=== Section Start ===

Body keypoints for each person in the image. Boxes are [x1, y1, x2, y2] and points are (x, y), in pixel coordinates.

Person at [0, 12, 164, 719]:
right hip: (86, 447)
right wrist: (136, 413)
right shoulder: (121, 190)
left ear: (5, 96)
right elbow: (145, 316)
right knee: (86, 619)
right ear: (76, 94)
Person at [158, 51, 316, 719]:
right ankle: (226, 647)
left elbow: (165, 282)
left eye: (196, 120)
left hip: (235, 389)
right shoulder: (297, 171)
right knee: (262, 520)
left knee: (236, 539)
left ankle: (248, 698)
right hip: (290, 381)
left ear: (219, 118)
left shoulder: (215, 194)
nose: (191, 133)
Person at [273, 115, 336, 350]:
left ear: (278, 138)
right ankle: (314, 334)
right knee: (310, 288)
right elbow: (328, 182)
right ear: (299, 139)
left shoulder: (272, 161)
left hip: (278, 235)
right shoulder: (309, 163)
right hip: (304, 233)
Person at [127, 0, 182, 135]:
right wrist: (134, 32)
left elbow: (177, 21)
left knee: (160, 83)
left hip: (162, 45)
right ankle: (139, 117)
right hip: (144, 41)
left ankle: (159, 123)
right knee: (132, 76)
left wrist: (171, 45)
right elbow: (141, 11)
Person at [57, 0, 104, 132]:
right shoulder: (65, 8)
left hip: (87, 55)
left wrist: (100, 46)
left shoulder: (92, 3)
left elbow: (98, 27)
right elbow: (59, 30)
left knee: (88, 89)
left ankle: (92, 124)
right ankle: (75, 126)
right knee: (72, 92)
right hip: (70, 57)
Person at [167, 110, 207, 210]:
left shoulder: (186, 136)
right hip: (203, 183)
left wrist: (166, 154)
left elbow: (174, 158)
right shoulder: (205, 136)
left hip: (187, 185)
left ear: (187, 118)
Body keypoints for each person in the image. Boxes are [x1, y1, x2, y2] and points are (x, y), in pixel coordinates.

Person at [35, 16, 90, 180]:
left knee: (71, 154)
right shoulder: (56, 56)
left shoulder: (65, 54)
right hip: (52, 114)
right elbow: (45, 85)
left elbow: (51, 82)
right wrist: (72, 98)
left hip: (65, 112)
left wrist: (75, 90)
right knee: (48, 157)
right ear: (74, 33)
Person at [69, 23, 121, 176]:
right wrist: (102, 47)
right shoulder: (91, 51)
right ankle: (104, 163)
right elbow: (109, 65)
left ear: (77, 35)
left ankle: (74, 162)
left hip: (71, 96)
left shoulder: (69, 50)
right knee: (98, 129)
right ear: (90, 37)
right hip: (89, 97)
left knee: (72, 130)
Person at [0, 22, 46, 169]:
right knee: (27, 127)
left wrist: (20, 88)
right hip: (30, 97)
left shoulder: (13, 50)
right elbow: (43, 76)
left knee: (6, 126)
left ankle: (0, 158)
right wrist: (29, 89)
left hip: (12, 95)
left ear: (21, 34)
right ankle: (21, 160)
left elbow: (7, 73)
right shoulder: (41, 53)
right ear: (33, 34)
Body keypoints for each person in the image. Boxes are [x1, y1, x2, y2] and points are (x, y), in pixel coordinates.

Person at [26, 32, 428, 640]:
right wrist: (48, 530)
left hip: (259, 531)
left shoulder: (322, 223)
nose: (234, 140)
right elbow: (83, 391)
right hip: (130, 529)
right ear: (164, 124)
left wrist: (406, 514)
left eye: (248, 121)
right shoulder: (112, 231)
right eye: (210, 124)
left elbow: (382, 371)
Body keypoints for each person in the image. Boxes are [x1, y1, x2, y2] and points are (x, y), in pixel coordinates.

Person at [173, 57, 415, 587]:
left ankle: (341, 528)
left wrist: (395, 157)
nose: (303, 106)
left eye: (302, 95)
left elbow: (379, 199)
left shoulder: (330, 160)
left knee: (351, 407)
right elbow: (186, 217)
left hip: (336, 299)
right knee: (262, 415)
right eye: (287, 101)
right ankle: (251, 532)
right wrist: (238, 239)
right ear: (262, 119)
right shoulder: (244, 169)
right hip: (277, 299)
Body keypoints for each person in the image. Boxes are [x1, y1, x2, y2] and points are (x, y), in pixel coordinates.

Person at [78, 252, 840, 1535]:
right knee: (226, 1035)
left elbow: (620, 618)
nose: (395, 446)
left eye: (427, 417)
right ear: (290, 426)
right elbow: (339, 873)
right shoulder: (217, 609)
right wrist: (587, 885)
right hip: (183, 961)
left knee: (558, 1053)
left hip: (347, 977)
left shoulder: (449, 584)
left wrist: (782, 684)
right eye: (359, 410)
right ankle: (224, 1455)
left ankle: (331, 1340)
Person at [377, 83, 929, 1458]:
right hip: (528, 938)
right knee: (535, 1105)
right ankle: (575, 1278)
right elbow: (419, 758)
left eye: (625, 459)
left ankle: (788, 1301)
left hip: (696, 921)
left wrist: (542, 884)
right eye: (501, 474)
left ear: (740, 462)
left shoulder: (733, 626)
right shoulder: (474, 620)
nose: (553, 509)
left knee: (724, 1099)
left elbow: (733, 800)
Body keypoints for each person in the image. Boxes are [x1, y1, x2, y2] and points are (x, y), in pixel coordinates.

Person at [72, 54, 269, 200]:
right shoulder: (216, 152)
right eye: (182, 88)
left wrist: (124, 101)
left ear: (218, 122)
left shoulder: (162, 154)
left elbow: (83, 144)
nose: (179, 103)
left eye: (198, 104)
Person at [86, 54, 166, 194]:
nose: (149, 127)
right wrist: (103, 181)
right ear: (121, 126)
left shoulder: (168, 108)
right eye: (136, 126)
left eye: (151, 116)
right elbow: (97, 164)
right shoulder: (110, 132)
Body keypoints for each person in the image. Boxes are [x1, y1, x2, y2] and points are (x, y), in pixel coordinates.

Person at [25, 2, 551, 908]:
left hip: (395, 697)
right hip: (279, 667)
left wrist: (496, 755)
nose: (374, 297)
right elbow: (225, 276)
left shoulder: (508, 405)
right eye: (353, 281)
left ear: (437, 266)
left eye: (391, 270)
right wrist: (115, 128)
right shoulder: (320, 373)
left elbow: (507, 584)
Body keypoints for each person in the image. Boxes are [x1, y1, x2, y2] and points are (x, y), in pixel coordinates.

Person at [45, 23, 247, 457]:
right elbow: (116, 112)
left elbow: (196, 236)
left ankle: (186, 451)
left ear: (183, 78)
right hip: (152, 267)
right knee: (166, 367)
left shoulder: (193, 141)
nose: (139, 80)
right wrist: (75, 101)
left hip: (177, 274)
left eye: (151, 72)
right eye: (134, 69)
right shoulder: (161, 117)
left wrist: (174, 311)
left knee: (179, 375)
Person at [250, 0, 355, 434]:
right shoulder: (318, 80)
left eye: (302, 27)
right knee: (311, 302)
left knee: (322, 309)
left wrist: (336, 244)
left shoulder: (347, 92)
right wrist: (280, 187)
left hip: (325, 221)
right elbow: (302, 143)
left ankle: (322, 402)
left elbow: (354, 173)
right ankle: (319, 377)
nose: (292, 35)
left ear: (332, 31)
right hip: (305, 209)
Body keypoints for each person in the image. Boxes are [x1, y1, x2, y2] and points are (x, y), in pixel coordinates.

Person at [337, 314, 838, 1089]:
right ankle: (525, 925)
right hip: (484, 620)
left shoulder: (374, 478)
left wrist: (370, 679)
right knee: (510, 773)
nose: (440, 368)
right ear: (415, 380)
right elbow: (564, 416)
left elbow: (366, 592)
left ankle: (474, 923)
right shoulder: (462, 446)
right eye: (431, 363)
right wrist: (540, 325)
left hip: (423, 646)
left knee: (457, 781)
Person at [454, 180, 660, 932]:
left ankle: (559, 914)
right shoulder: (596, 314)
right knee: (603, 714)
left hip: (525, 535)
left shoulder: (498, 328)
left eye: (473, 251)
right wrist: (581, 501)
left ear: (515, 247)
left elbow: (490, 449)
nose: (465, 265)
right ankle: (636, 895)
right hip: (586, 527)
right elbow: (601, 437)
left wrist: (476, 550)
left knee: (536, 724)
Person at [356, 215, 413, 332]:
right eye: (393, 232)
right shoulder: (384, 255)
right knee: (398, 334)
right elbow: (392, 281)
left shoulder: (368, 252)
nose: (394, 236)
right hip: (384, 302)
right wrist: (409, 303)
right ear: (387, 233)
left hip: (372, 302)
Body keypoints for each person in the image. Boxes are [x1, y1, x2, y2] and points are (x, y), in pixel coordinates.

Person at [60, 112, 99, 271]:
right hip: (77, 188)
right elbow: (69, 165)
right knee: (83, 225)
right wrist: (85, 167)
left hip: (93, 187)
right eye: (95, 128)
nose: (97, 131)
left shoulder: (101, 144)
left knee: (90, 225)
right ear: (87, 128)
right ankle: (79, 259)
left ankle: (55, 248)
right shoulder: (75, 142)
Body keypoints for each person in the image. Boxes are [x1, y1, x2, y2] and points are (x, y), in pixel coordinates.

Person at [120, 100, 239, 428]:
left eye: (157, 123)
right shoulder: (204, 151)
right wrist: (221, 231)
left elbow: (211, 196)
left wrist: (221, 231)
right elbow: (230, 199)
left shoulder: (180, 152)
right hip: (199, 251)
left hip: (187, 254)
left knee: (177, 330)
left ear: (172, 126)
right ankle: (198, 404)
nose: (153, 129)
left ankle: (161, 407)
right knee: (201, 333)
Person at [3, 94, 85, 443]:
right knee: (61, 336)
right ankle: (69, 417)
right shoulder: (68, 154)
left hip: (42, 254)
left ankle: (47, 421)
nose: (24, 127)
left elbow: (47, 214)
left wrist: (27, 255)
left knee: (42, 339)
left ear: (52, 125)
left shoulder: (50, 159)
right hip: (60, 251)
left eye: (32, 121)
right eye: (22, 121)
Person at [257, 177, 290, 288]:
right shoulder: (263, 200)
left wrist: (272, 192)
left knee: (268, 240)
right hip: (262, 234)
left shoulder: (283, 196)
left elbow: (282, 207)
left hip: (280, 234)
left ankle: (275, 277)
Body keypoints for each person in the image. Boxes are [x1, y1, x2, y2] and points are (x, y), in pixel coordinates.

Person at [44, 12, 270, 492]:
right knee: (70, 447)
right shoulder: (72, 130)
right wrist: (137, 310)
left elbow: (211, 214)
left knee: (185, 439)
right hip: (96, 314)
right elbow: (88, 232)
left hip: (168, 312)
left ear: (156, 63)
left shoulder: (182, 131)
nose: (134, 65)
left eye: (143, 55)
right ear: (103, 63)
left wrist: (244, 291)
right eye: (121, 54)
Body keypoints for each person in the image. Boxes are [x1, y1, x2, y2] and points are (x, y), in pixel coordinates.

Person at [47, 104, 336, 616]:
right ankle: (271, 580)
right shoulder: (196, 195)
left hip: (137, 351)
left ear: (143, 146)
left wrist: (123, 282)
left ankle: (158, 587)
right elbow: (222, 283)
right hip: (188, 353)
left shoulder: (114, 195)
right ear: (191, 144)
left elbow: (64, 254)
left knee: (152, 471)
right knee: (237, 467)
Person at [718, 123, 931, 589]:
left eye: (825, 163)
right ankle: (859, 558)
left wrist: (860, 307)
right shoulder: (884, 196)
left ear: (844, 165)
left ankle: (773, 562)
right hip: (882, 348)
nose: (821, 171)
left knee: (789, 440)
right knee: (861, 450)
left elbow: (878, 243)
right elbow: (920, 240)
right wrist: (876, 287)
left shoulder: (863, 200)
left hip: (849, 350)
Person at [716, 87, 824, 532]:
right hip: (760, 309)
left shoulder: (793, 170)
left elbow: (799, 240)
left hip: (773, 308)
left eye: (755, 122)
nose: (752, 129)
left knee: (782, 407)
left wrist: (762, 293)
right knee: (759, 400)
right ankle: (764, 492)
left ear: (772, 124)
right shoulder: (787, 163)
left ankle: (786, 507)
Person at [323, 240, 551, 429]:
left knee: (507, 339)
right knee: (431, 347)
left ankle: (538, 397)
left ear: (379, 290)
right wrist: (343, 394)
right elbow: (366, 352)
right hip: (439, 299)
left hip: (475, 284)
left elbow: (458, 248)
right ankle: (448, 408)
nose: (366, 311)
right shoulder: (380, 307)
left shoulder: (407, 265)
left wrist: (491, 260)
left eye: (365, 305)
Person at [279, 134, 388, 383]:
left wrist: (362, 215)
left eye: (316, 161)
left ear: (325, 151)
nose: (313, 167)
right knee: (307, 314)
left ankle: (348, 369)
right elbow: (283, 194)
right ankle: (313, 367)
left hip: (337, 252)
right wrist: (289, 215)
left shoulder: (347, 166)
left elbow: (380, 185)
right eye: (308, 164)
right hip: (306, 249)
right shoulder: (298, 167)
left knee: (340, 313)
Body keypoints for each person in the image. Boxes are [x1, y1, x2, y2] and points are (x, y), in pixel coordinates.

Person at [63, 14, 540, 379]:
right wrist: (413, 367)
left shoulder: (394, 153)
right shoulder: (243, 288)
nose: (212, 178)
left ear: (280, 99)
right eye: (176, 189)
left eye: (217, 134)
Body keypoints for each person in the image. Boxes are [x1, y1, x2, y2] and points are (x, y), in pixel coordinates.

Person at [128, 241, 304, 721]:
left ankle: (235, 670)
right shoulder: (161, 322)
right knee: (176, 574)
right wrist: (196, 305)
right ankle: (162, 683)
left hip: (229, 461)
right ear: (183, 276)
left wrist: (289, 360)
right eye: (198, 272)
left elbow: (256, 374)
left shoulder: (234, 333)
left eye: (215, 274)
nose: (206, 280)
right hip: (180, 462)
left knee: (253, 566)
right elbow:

=== Section End ===

__WHAT YOU HAVE TO DO__
Considering only the material above, set down every line from the one with "right shoulder: (320, 373)" to the one with "left knee: (179, 375)", inclusive, exactly as written.

__TASK OUTPUT__
right shoulder: (320, 373)
left elbow: (507, 584)
Body keypoints for each person in the image. Boxes are [x1, y1, x2, y2] and points are (x, y), in pixel coordinates.

Person at [45, 23, 247, 457]:
right elbow: (116, 112)
left elbow: (196, 236)
left ankle: (186, 451)
left ear: (183, 78)
right hip: (152, 267)
right knee: (166, 367)
left shoulder: (193, 141)
nose: (139, 80)
right wrist: (75, 101)
left hip: (177, 274)
left eye: (151, 72)
right eye: (134, 69)
right shoulder: (161, 117)
left wrist: (174, 311)
left knee: (179, 375)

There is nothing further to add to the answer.